その本堂は瑠璃殿と言い薬師瑠璃光如来を本尊としています。
七間・七間の入母屋桧皮葺きで、鎌倉時代前期の純和様による鎌倉密教本堂の名建築です。規模は前回の常楽寺とほぼ同じで、組物は出三斗、中備に鎌倉時代の代表とも言える蟇股を備えています。
ちなみにこの建物は、当初、五間堂だったのを、後に周囲一間拡張し七間堂になったようです。
これは平面構成からも充分うかがえます。
次に、三重の塔。こちらも鎌倉時代純和様の代表と言える三重の塔で、鎌倉時代後期の建立です。
二・三重部分が低く安定感のある美塔です。当然ですが、本堂・三重の塔ともに国宝です。
金剛輪寺。こちらは聖武天皇の勅願によって、行基が天平13年(741)に開山。
嘉祥年間(848~850)慈覚大師が中興し、天台の道場となりました。
本堂は七間・七間の入母屋桧皮葺きで、西明寺本堂のような向拝(正面の屋根を前に張り出した場所。参拝者の拝み所)はありませんが、平面構成は同じ密教本堂のためよく似ており、やや大きめです。

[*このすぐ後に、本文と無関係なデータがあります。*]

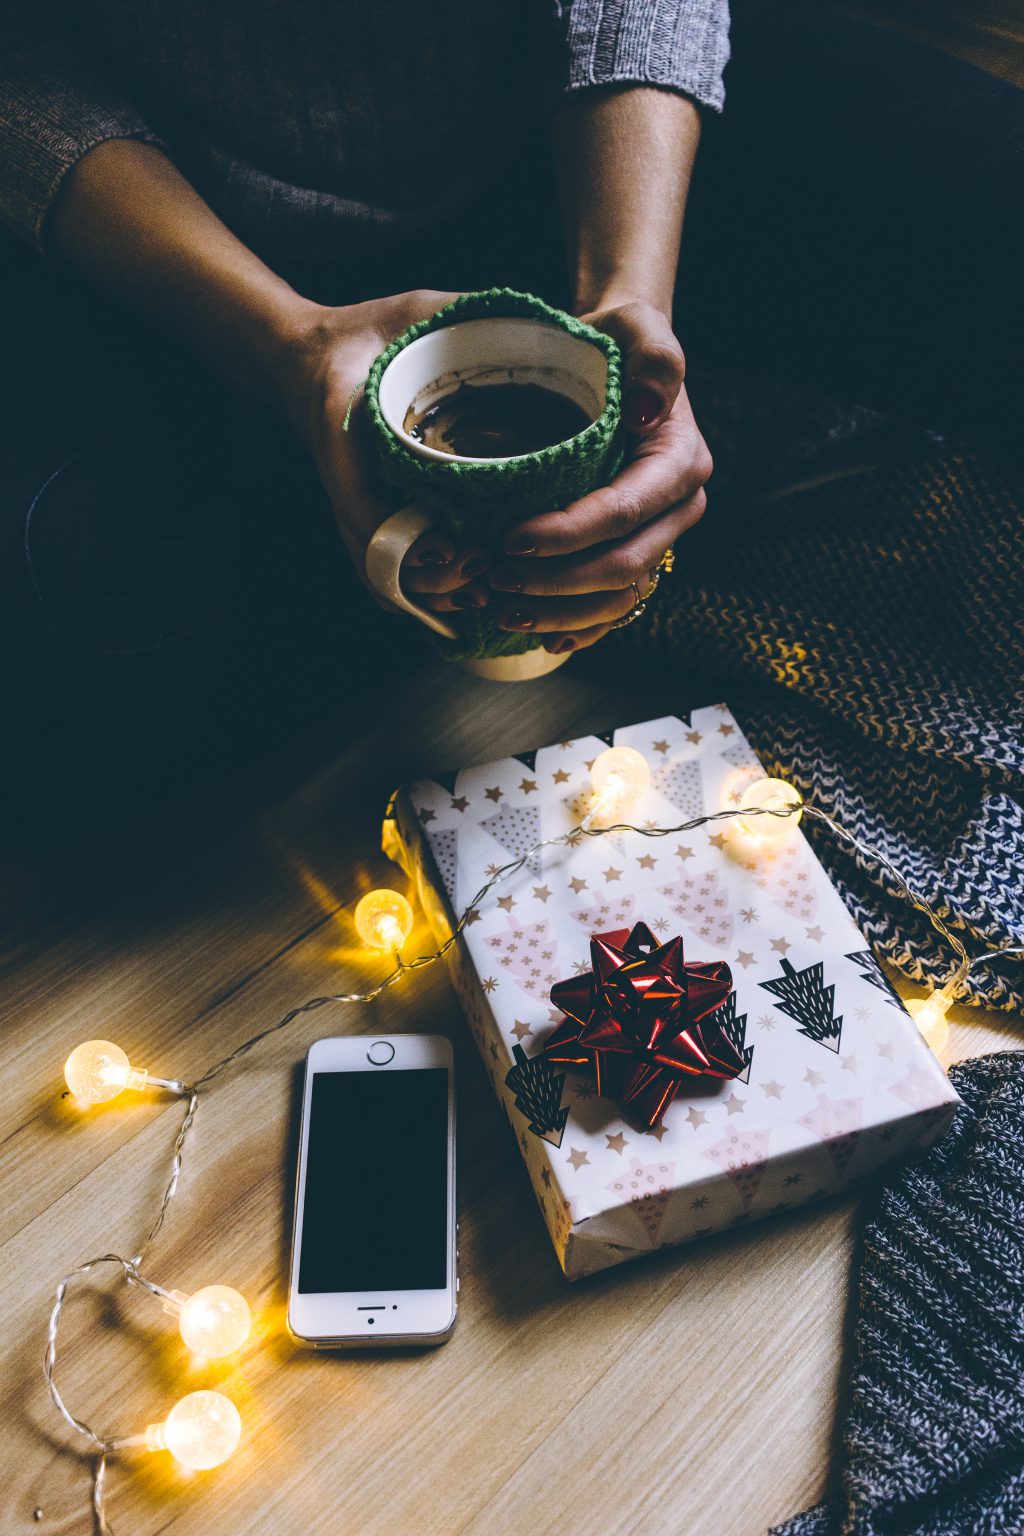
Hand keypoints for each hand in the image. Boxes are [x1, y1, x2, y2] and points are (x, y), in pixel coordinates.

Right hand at [276, 289, 492, 607]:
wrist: (308, 356)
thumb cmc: (372, 332)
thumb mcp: (418, 311)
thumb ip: (473, 315)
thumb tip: (553, 322)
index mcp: (348, 428)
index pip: (362, 502)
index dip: (406, 539)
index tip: (451, 549)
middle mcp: (347, 480)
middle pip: (377, 558)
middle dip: (431, 576)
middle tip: (482, 567)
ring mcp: (353, 507)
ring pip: (382, 577)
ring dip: (429, 594)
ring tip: (480, 591)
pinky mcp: (364, 520)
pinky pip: (385, 575)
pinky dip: (419, 596)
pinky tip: (463, 604)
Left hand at [485, 300, 710, 653]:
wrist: (615, 366)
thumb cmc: (618, 345)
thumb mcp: (638, 330)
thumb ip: (655, 358)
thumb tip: (647, 409)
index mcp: (680, 464)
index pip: (623, 512)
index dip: (568, 533)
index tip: (511, 537)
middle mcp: (677, 510)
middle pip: (622, 566)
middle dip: (557, 581)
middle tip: (495, 580)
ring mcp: (658, 538)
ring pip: (618, 597)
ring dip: (561, 612)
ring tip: (503, 609)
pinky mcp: (635, 554)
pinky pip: (613, 607)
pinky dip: (577, 626)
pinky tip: (538, 635)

建立年代は金具に鎌倉時代の弘安11年(1288)の銘があり、一般的には鎌倉時代と紹介されていますが、建築様式や手法などから少し遅れた室町時代前期とみられています。
ここにも三重の塔があります。だいぶ前に倒壊し、残った部材を組み立てて建てられていた待竜塔を、昭和53年に復原したのが現在の三重の塔。本堂と同じ頃の室町時代前期の建物です。

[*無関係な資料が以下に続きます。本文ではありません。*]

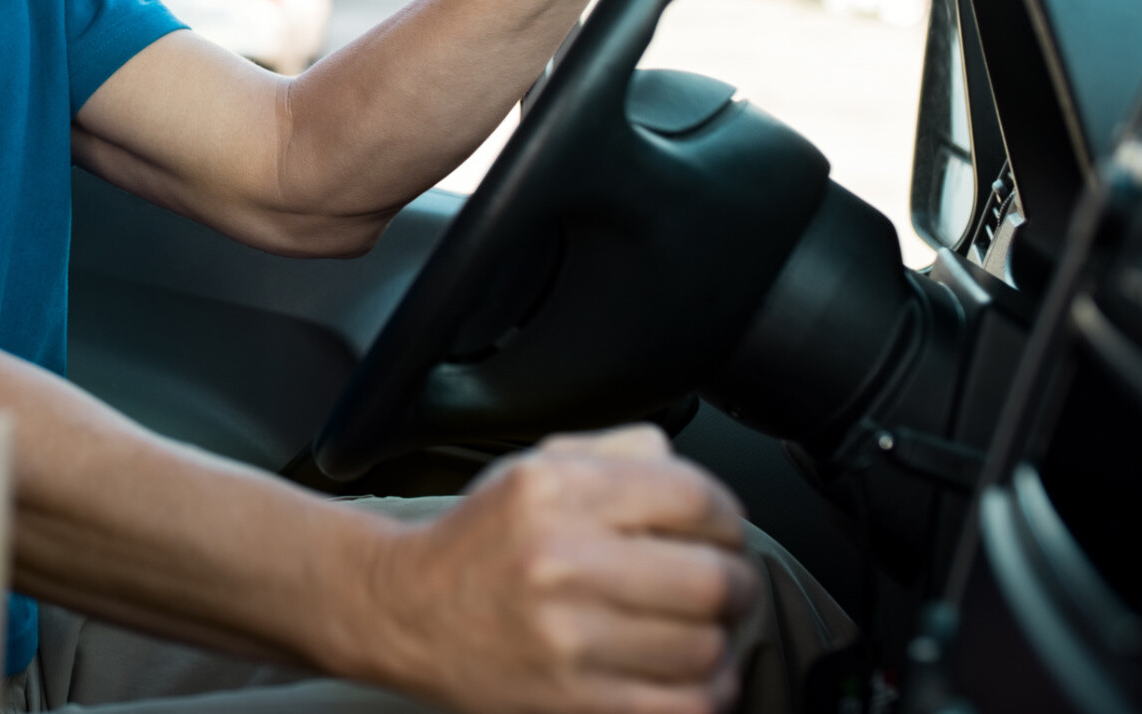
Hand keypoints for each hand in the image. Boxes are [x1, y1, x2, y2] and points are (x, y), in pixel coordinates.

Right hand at [346, 426, 760, 713]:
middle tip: (727, 584)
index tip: (725, 530)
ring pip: (705, 646)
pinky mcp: (572, 700)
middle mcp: (559, 559)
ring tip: (701, 628)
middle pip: (711, 577)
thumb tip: (683, 466)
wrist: (405, 610)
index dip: (728, 516)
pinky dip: (707, 690)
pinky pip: (683, 704)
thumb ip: (613, 452)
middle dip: (737, 582)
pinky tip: (689, 672)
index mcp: (553, 490)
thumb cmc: (477, 541)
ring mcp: (566, 637)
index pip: (692, 496)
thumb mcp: (531, 468)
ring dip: (720, 639)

これまでに数々の難を免れ、そして今日、復原再興された塔です。
歴史は一度失うと取り返しがつきません。貴重な文化を失わないようにするには、今、生きている我々が「残す努力」を積み重ねていくしかありません。
とりあえずは、まず、少しでも多くの人に興味をもっていただくこと。
そのために、私も微力ながら、こうしたそれぞれの歴史をもった建物を皆さんに紹介しつづけて行きたいと思っています。